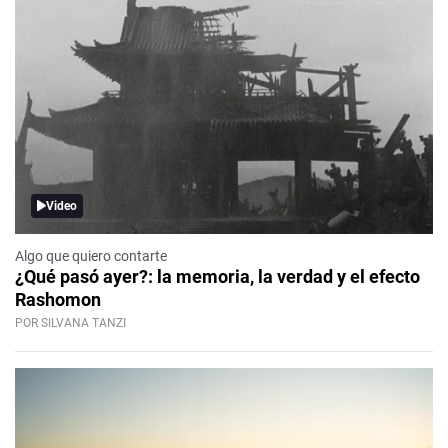
Video
Algo que quiero contarte
¿Qué pasó ayer?: la memoria, la verdad y el efecto
Rashomon
POR SILVANA TANZI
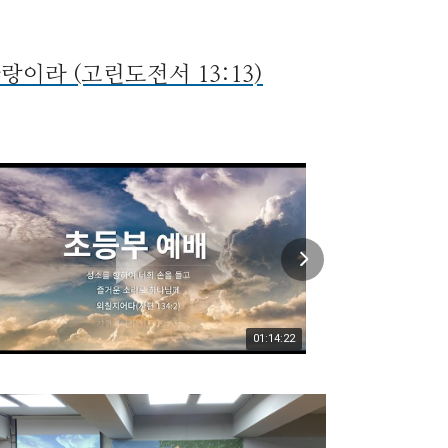
랑이라 (고린도전서 13:13)
01:14:22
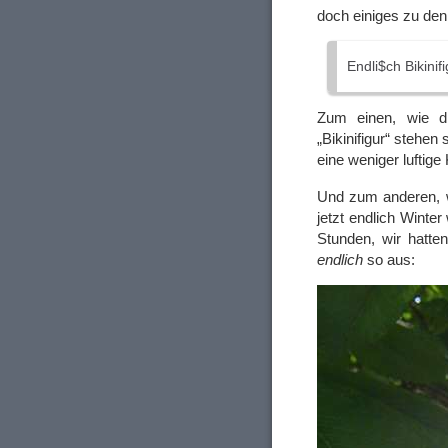
doch einiges zu d
Endli$ch Bikinif
Zum einen, wie d
„Bikinifigur“ stehen
eine weniger luftige
Und zum anderen, 
jetzt endlich Winter
Stunden, wir hatte
endlich
so aus:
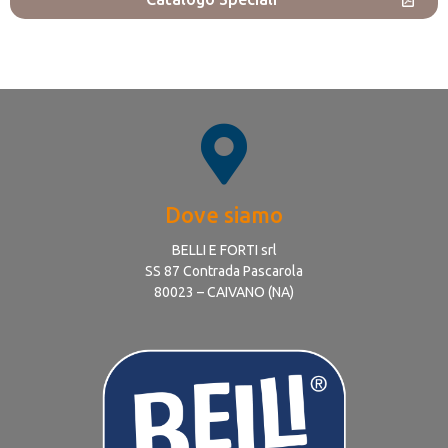
Dove siamo
BELLI E FORTI srl
SS 87 Contrada Pascarola
80023 – CAIVANO (NA)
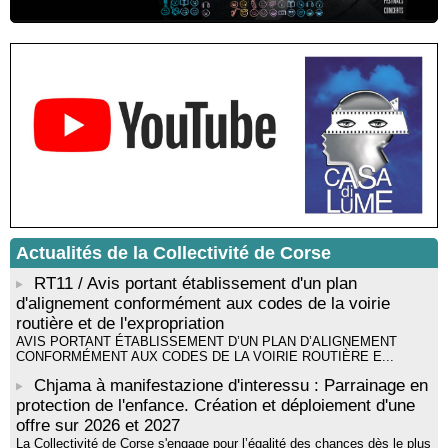
Résidence d’écriture et de recherche de l’écrivaine Cécilia
Castelli - Institut Mémoires de l'Edition Contemporaine - Caen /
Médiathèque de Castagniccia Mare et Monti - I Fulelli
Rencontre / dédicace avec Lucrèce Luciani autour de son
livre « La ballade du pendu du Niolu» - Mediateca territuriale di
Santa Lucia di Tallà
Mise en musique d’un livre jeunesse par Annik Meschinet,
musicienne pédagogue : Ateliers d’expression sonore, vocale,
rythmique et corporelle - Mediateca territuriale di Santa Lucia di
Tallà
! Événement reporté ! Cycle de conférences peinture animé
par Alexandre Dominati - Mediateca territuriale di Santa Lucia di
Tallà
Actualités de la Collectivité de Corse
RT11 / Avis portant établissement d'un plan
d'alignement conformément aux codes de la voirie
routière et de l'expropriation
AVIS PORTANT ÉTABLISSEMENT D’UN PLAN D’ALIGNEMENT
CONFORMÉMENT AUX CODES DE LA VOIRIE ROUTIÈRE E...
Chjama à manifestazione d'interessu : Parrainage en
protection de l'enfance. Création et déploiement d'une
offre sur 2026 et 2027
La Collectivité de Corse s'engage pour l’égalité des chances dès le plus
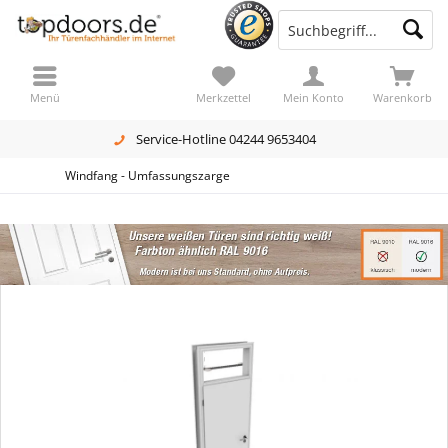
Menü
Merkzettel
Mein Konto
Warenkorb
Service-Hotline 04244 9653404
Windfang - Umfassungszarge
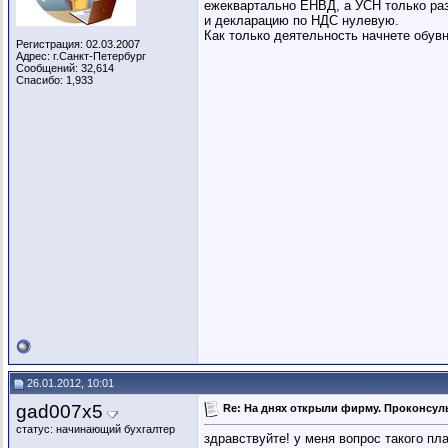
ежеквартально ЕНВД, а УСН только раз
и декларацию по НДС нулевую.
Как только деятельность начнете обув
Регистрация: 02.03.2007
Адрес: г.Санкт-Петербург
Сообщений: 32,614
Спасибо: 1,933
26.01.2012, 10:01
gad007x5
Re: На днях открыли фирму. Проконсуль
статус: начинающий бухгалтер
здравствуйте! у меня вопрос такого пл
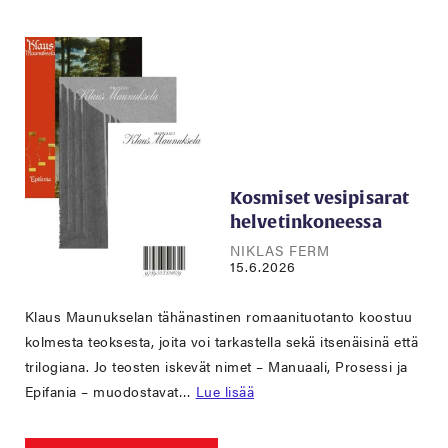
Kosmiset vesipisarat
helvetinkoneessa
NIKLAS FERM
15.6.2026
Klaus Maunukselan tähänastinen romaanituotanto koostuu
kolmesta teoksesta, joita voi tarkastella sekä itsenäisinä että
trilogiana. Jo teosten iskevät nimet – Manuaali, Prosessi ja
Epifania – muodostavat…
Lue lisää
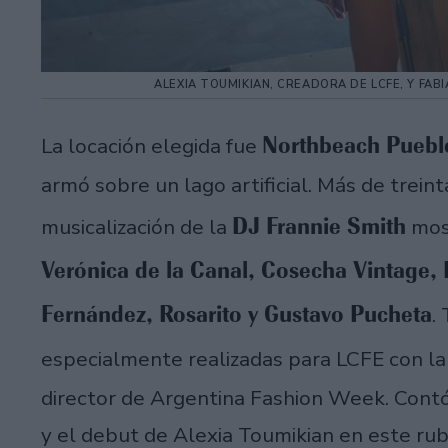
ALEXIA TOUMIKIAN, CREADORA DE LCFE, Y FA
Northbeach Puebl
La locación elegida fue
armó sobre un lago artificial. Más de trein
DJ Frannie Smith
musicalización de la
most
Verónica de la Canal, Cosecha Vintage,
Fernández, Rosarito y Gustavo Pucheta
.
especialmente realizadas para LCFE con la
director de Argentina Fashion Week. Contó
y el debut de Alexia Toumikian en este ru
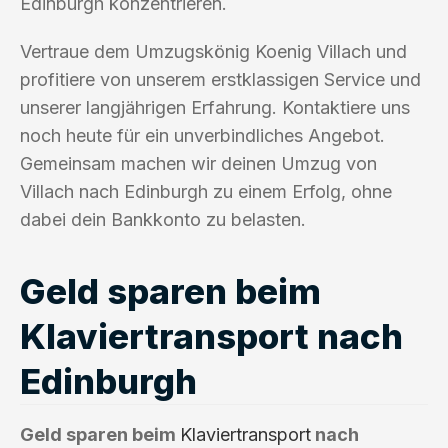
Edinburgh konzentrieren.
Vertraue dem Umzugskönig Koenig Villach und
profitiere von unserem erstklassigen Service und
unserer langjährigen Erfahrung. Kontaktiere uns
noch heute für ein unverbindliches Angebot.
Gemeinsam machen wir deinen Umzug von
Villach nach Edinburgh zu einem Erfolg, ohne
dabei dein Bankkonto zu belasten.
Geld sparen beim
Klaviertransport nach
Edinburgh
Geld sparen beim
Klaviertransport
nach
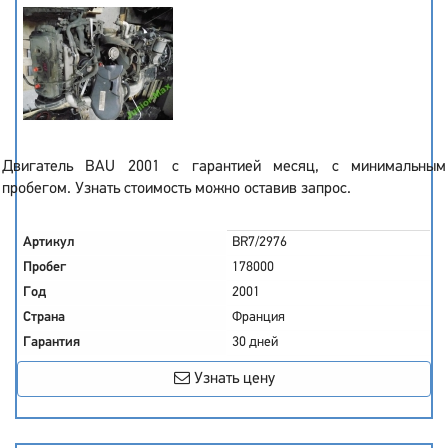
Двигатель BAU 2001 с гарантией месяц, с минимальным
пробегом. Узнать стоимость можно оставив запрос.
Артикул
BR7/2976
Пробег
178000
Год
2001
Страна
Франция
Гарантия
30 дней
Узнать цену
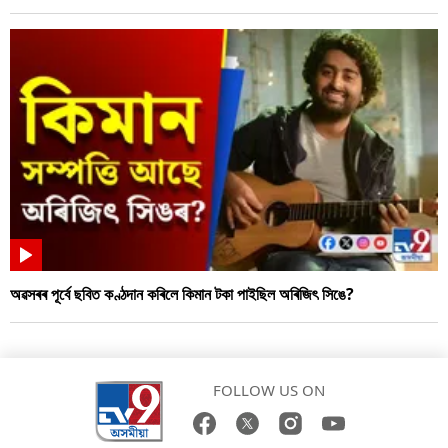
অৱসৰৰ পূৰ্বে ছবিত কণ্ঠদান কৰিলে কিমান টকা পাইছিল অৰিজিৎ সিঙে?
FOLLOW US ON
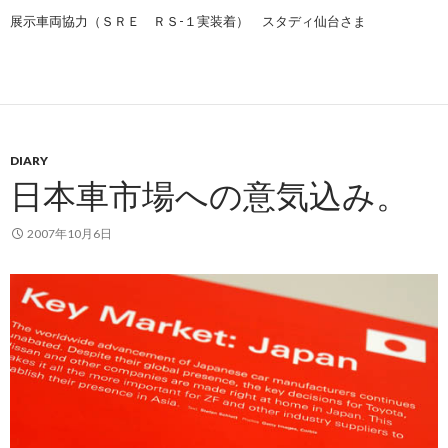
展示車両協力（ＳＲＥ ＲＳ-１実装着） スタディ仙台さま
DIARY
日本車市場への意気込み。
2007年10月6日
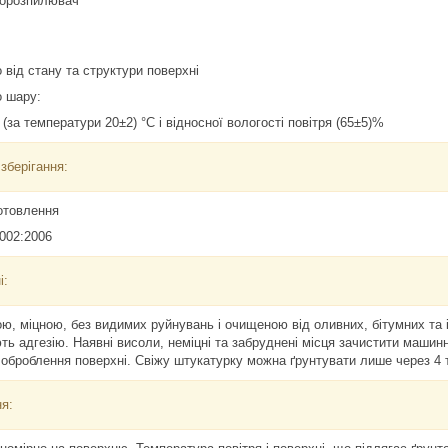
борозпилювач
 від стану та структури поверхні
о шару:
 (за температури 20±2) °C і відносної вологості повітря (65±5)%
 зберігання:
готовлення
-002:2006
і:
ю, міцною, без видимих руйнувань і очищеною від оливних, бітумних та і
ь адгезію. Наявні висоли, неміцні та забруднені місця зачистити маши
оброблення поверхні. Свіжу штукатурку можна ґрунтувати лише через 4 
я:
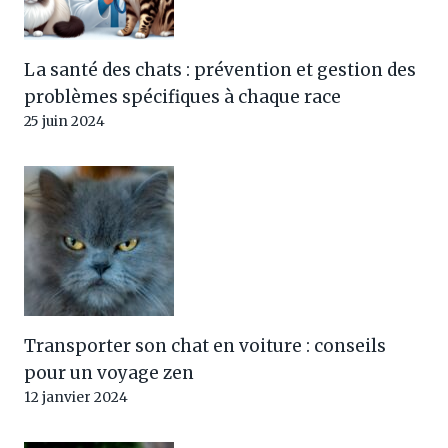
La santé des chats : prévention et gestion des
problèmes spécifiques à chaque race
25 juin 2024
Transporter son chat en voiture : conseils
pour un voyage zen
12 janvier 2024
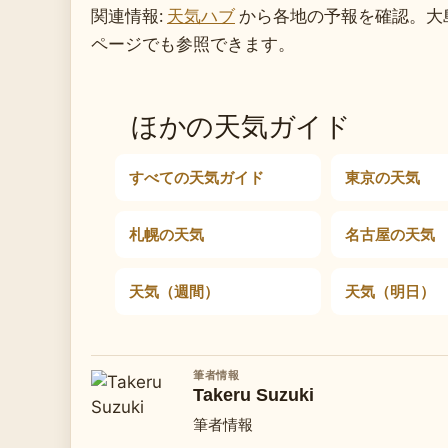
関連情報:
天気ハブ
から各地の予報を確認。大
ページでも参照できます。
ほかの天気ガイド
すべての天気ガイド
東京の天気
札幌の天気
名古屋の天気
天気（週間）
天気（明日）
筆者情報
Takeru Suzuki
筆者情報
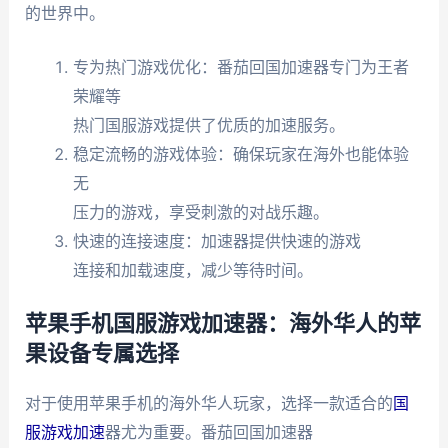
的世界中。
专为热门游戏优化：番茄回国加速器专门为王者
荣耀等
热门国服游戏提供了优质的加速服务。
稳定流畅的游戏体验：确保玩家在海外也能体验
无
压力的游戏，享受刺激的对战乐趣。
快速的连接速度：加速器提供快速的游戏
连接和加载速度，减少等待时间。
苹果手机国服游戏加速器：海外华人的苹
果设备专属选择
对于使用苹果手机的海外华人玩家，选择一款适合的
国
服游戏加速
器尤为重要。番茄回国加速器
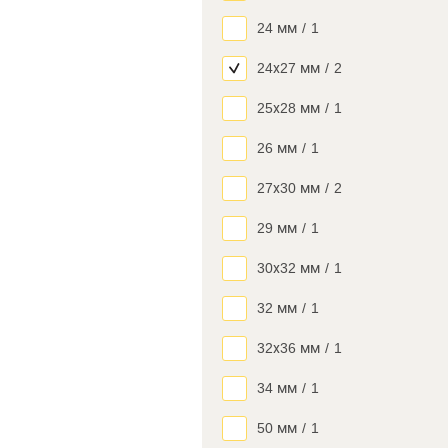
24 мм
/
1
24х27 мм
/
2
25х28 мм
/
1
26 мм
/
1
27х30 мм
/
2
29 мм
/
1
30х32 мм
/
1
32 мм
/
1
32х36 мм
/
1
34 мм
/
1
50 мм
/
1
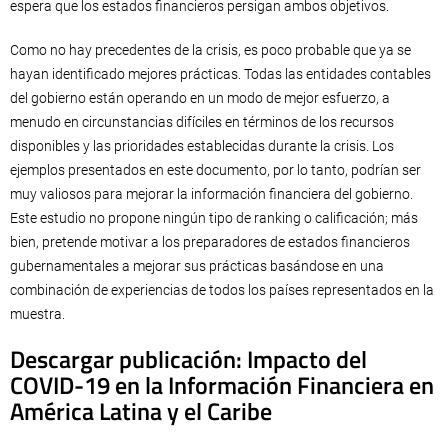
espera que los estados financieros persigan ambos objetivos.
Como no hay precedentes de la crisis, es poco probable que ya se
hayan identificado mejores prácticas. Todas las entidades contables
del gobierno están operando en un modo de mejor esfuerzo, a
menudo en circunstancias difíciles en términos de los recursos
disponibles y las prioridades establecidas durante la crisis. Los
ejemplos presentados en este documento, por lo tanto, podrían ser
muy valiosos para mejorar la información financiera del gobierno.
Este estudio no propone ningún tipo de ranking o calificación; más
bien, pretende motivar a los preparadores de estados financieros
gubernamentales a mejorar sus prácticas basándose en una
combinación de experiencias de todos los países representados en la
muestra.
Descargar publicación: Impacto del
COVID-19 en la Información Financiera en
América Latina y el Caribe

* Aim of the task *
Pictures in the records above are not copied; print everything else exactly.

* Response below *
Video
Algo que quiero contarte
¿Qué pasó ayer?: la memoria, la verdad y el efecto
Rashomon
POR SILVANA TANZI
랑이라 (고린도전서 13:13)
01:14:22
doch einiges zu d
Endli$ch Bikinif
Zum einen, wie d
„Bikinifigur“ stehen
eine weniger luftige
Und zum anderen, 
jetzt endlich Winter
Stunden, wir hatte
endlich
so aus:
Dove siamo
BELLI E FORTI srl
SS 87 Contrada Pascarola
80023 – CAIVANO (NA)
Résidence d’écriture et de recherche de l’écrivaine Cécilia
Castelli - Institut Mémoires de l'Edition Contemporaine - Caen /
Médiathèque de Castagniccia Mare et Monti - I Fulelli
Rencontre / dédicace avec Lucrèce Luciani autour de son
livre « La ballade du pendu du Niolu» - Mediateca territuriale di
Santa Lucia di Tallà
Mise en musique d’un livre jeunesse par Annik Meschinet,
musicienne pédagogue : Ateliers d’expression sonore, vocale,
rythmique et corporelle - Mediateca territuriale di Santa Lucia di
Tallà
! Événement reporté ! Cycle de conférences peinture animé
par Alexandre Dominati - Mediateca territuriale di Santa Lucia di
Tallà
Actualités de la Collectivité de Corse
RT11 / Avis portant établissement d'un plan
d'alignement conformément aux codes de la voirie
routière et de l'expropriation
AVIS PORTANT ÉTABLISSEMENT D’UN PLAN D’ALIGNEMENT
CONFORMÉMENT AUX CODES DE LA VOIRIE ROUTIÈRE E...
Chjama à manifestazione d'interessu : Parrainage en
protection de l'enfance. Création et déploiement d'une
offre sur 2026 et 2027
La Collectivité de Corse s'engage pour l’égalité des chances dès le plus
Menü
Merkzettel
Mein Konto
Warenkorb
Service-Hotline 04244 9653404
Windfang - Umfassungszarge
ежеквартально ЕНВД, а УСН только раз
и декларацию по НДС нулевую.
Как только деятельность начнете обув
Регистрация: 02.03.2007
Адрес: г.Санкт-Петербург
Сообщений: 32,614
Спасибо: 1,933
26.01.2012, 10:01
gad007x5
Re: На днях открыли фирму. Проконсуль
статус: начинающий бухгалтер
здравствуйте! у меня вопрос такого пл
Kosmiset vesipisarat
helvetinkoneessa
NIKLAS FERM
15.6.2026
Klaus Maunukselan tähänastinen romaanituotanto koostuu
kolmesta teoksesta, joita voi tarkastella sekä itsenäisinä että
trilogiana. Jo teosten iskevät nimet – Manuaali, Prosessi ja
Epifania – muodostavat…
Lue lisää
ALEXIA TOUMIKIAN, CREADORA DE LCFE, Y FA
Northbeach Puebl
La locación elegida fue
armó sobre un lago artificial. Más de trein
DJ Frannie Smith
musicalización de la
most
Verónica de la Canal, Cosecha Vintage,
Fernández, Rosarito y Gustavo Pucheta
.
especialmente realizadas para LCFE con la
director de Argentina Fashion Week. Contó
y el debut de Alexia Toumikian en este ru
Edinburgh konzentrieren.
Vertraue dem Umzugskönig Koenig Villach und
profitiere von unserem erstklassigen Service und
unserer langjährigen Erfahrung. Kontaktiere uns
noch heute für ein unverbindliches Angebot.
Gemeinsam machen wir deinen Umzug von
Villach nach Edinburgh zu einem Erfolg, ohne
dabei dein Bankkonto zu belasten.
Geld sparen beim
Klaviertransport nach
Edinburgh
Geld sparen beim
Klaviertransport
nach
Двигатель BAU 2001 с гарантией месяц, с минимальным
пробегом. Узнать стоимость можно оставив запрос.
Артикул
BR7/2976
Пробег
178000
Год
2001
Страна
Франция
Гарантия
30 дней
Узнать цену
অৱসৰৰ পূৰ্বে ছবিত কণ্ঠদান কৰিলে কিমান টকা পাইছিল অৰিজিৎ সিঙে?
FOLLOW US ON
展示車両協力（ＳＲＥ ＲＳ-１実装着） スタディ仙台さま
DIARY
日本車市場への意気込み。
2007年10月6日
борозпилювач
 від стану та структури поверхні
о шару:
 (за температури 20±2) °C і відносної вологості повітря (65±5)%
 зберігання:
готовлення
-002:2006
і:
ю, міцною, без видимих руйнувань і очищеною від оливних, бітумних та і
ь адгезію. Наявні висоли, неміцні та забруднені місця зачистити маши
оброблення поверхні. Свіжу штукатурку можна ґрунтувати лише через 4 
я:
La santé des chats : prévention et gestion des
problèmes spécifiques à chaque race
25 juin 2024
Transporter son chat en voiture : conseils
pour un voyage zen
12 janvier 2024
関連情報:
天気ハブ
から各地の予報を確認。大
ページでも参照できます。
ほかの天気ガイド
すべての天気ガイド
東京の天気
札幌の天気
名古屋の天気
天気（週間）
天気（明日）
筆者情報
Takeru Suzuki
筆者情報
的世界中。
专为热门游戏优化：番茄回国加速器专门为王者
荣耀等
热门国服游戏提供了优质的加速服务。
稳定流畅的游戏体验：确保玩家在海外也能体验
无
压力的游戏，享受刺激的对战乐趣。
快速的连接速度：加速器提供快速的游戏
连接和加载速度，减少等待时间。
苹果手机国服游戏加速器：海外华人的苹
果设备专属选择
对于使用苹果手机的海外华人玩家，选择一款适合的
国
服游戏加速
器尤为重要。番茄回国加速器
24 мм
/
1
24х27 мм
/
2
25х28 мм
/
1
26 мм
/
1
27х30 мм
/
2
29 мм
/
1
30х32 мм
/
1
32 мм
/
1
32х36 мм
/
1
34 мм
/
1
50 мм
/
1
espera que los estados financieros persigan ambos objetivos.
Como no hay precedentes de la crisis, es poco probable que ya se
hayan identificado mejores prácticas. Todas las entidades contables
del gobierno están operando en un modo de mejor esfuerzo, a
menudo en circunstancias difíciles en términos de los recursos
disponibles y las prioridades establecidas durante la crisis. Los
ejemplos presentados en este documento, por lo tanto, podrían ser
muy valiosos para mejorar la información financiera del gobierno.
Este estudio no propone ningún tipo de ranking o calificación; más
bien, pretende motivar a los preparadores de estados financieros
gubernamentales a mejorar sus prácticas basándose en una
combinación de experiencias de todos los países representados en la
muestra.
Descargar publicación: Impacto del
COVID-19 en la Información Financiera en
América Latina y el Caribe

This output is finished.